__TASK DIRECTIONS__
Extend the passage on NHS market access for medical technology companies, starting after its final sentence.

__TEXT SEGMENT__
****
What problem are we addressing?
There is a real and immediate problem for medical technology companies of all sizes when it comes to market access in the NHS and developing early evidence of new technology efficacy that is appropriate for review within the NHS. This is often compounded by a lack of understanding of how the NHS pays for medical technology, how NICE can support NHS adoption and the evidence required by these organisations.
As a result, companies with new technologies, which they believe will benefit the NHS at both a systems and patient level, can find it difficult to gain access to the NHS to deliver both “first in NHS” application of their technology and also to develop wider adoptions within the NHS.
****
Saved entries:
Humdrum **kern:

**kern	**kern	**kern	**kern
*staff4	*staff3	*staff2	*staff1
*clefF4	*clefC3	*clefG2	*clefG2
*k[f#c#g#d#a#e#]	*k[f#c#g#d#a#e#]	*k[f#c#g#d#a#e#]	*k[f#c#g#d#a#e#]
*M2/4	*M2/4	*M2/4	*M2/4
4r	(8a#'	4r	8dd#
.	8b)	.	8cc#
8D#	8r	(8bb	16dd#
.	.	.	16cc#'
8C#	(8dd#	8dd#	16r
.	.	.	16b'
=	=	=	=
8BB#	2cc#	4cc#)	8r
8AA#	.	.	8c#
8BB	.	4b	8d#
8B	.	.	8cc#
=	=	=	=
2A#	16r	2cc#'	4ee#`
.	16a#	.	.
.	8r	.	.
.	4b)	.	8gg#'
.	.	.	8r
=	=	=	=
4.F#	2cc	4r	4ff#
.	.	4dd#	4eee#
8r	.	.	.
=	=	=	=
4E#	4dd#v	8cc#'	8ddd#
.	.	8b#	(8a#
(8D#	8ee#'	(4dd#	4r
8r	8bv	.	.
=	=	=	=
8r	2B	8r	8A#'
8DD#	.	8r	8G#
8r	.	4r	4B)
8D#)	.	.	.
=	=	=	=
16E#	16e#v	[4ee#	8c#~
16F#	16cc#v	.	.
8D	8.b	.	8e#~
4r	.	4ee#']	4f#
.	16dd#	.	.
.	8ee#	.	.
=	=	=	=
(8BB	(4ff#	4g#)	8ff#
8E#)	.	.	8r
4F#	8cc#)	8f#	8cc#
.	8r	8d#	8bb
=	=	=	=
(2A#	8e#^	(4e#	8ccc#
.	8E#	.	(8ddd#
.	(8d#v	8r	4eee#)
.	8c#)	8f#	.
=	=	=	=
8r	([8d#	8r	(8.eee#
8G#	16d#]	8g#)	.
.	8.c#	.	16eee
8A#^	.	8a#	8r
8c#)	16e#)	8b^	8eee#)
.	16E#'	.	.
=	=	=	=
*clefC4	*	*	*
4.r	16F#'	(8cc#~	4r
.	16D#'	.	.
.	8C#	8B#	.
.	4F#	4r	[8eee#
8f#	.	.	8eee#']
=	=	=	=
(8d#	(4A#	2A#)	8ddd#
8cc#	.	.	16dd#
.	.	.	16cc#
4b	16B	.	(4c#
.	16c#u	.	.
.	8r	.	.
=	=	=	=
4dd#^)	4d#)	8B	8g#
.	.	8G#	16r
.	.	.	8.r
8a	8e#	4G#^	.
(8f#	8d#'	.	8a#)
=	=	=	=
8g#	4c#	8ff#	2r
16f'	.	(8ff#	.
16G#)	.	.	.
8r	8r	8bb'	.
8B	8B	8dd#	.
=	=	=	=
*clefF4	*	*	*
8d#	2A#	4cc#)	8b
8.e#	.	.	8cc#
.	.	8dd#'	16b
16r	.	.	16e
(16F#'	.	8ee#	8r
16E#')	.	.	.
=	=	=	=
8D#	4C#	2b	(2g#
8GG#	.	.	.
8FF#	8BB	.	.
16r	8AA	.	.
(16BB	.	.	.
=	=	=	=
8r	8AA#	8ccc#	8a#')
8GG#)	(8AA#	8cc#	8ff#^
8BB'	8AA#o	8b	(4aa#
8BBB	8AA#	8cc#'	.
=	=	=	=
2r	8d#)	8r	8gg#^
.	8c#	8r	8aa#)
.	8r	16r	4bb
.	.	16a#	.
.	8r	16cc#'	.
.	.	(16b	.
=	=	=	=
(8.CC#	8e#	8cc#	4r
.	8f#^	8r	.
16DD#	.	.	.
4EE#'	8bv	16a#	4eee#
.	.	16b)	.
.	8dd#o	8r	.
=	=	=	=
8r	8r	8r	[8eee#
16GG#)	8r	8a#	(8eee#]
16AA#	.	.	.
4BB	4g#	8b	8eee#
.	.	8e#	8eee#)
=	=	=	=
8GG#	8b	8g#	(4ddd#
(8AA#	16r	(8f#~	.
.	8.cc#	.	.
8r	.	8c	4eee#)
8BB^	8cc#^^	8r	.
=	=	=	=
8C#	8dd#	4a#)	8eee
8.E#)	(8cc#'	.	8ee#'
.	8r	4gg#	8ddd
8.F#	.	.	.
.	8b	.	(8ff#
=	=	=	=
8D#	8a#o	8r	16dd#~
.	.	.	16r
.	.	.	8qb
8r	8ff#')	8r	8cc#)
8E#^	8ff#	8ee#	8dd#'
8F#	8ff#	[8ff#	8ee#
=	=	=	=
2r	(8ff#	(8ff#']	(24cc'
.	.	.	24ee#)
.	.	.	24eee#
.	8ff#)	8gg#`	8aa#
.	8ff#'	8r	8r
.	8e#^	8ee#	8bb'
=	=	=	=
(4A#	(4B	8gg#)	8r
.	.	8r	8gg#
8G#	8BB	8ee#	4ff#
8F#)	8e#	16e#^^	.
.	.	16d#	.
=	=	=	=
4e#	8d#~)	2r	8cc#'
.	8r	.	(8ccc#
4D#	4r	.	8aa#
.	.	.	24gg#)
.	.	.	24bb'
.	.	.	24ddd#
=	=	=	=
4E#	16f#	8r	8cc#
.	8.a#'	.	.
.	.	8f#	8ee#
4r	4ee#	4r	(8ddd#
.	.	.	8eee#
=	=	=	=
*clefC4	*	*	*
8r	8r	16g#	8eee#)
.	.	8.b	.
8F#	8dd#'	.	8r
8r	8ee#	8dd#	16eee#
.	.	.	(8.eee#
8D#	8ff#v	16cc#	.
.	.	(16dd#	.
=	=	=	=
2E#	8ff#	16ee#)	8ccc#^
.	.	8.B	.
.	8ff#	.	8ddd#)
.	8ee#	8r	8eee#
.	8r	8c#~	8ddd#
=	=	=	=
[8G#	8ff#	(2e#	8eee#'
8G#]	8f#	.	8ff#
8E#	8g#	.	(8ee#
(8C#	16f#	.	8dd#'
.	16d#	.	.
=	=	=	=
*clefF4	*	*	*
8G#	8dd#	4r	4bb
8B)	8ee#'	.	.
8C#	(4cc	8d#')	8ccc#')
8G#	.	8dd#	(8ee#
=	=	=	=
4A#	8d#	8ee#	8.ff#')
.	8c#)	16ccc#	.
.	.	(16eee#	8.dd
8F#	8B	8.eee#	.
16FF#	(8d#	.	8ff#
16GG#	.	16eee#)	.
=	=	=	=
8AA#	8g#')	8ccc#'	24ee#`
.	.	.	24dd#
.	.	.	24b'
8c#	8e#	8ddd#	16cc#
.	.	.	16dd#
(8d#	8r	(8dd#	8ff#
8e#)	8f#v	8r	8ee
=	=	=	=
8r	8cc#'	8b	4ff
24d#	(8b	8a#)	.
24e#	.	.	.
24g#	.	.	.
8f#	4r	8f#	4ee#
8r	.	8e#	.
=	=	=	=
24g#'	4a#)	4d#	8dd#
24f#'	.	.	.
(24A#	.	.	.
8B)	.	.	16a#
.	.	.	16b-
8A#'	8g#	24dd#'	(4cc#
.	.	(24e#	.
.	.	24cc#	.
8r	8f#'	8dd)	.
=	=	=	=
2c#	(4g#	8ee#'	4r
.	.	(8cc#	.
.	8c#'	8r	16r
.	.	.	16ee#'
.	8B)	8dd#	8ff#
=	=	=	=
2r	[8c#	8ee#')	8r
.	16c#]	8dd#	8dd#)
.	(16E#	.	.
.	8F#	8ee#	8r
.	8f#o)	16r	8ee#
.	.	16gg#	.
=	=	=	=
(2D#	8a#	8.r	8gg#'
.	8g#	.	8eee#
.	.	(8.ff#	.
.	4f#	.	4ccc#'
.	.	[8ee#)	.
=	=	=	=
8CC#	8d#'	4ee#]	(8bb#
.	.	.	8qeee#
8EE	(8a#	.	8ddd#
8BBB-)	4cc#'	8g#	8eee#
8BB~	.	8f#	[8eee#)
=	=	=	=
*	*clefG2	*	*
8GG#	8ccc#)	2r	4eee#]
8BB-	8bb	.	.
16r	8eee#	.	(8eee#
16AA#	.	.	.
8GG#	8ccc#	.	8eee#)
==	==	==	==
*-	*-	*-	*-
****
__OUTPUT BELOW__
The Surgical Technology Testbed will undertake rapid, focussed activity with any new surgical technology to expedite the delivery of basic evidence of its value. Where appropriate we will work with our academic partners in Health Economics, to undertake market headroom and preliminary cost-effectiveness, and Clinical Trials Centre, to explore potential follow-on clinical studies
Much of the work that will be conducted in the testbed is already done today, but there is a lack of coordination between the regions. The idea is to avoid duplication of work and to develop technology faster.
ADDED VALUE FOR VARIOUS GROUPS
Patients: by providing more effective and safer surgical interventions, and the opportunity to take part in clinical studies.
Healthcare: by facilitating the adoption of cost-effective therapies that meet unmet clinical needs and providing the required clinical evidence.
Industry: by providing access to clinical expertise and shorter evaluation times.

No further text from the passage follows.